▶ [TASK INSTRUCTIONS]
Whenever the string "number" turns up in a line below, that line should be copied.

BEGIN DATA FOR REVIEW

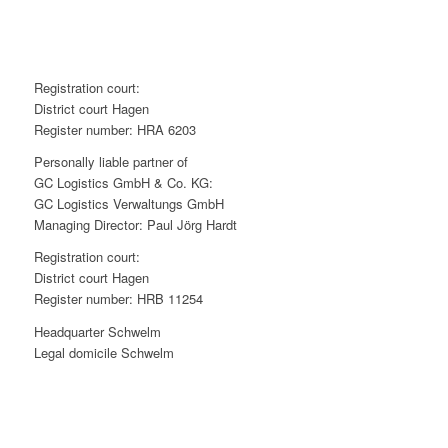
R
egistration court
:
District court Hagen
Register number: HRA 6203
Personally liable partner of
GC Logistics GmbH & Co. KG:
GC Logistics Verwaltungs GmbH
Managing Director: Paul Jörg Hardt
R
egistration court
:
District court Hagen
Register number: HRB 11254
Headquarter Schwelm
Legal domicile Schwelm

END DATA FOR REVIEW

▶ [WRITTEN ANSWER]
Register number: HRA 6203
Register number: HRB 11254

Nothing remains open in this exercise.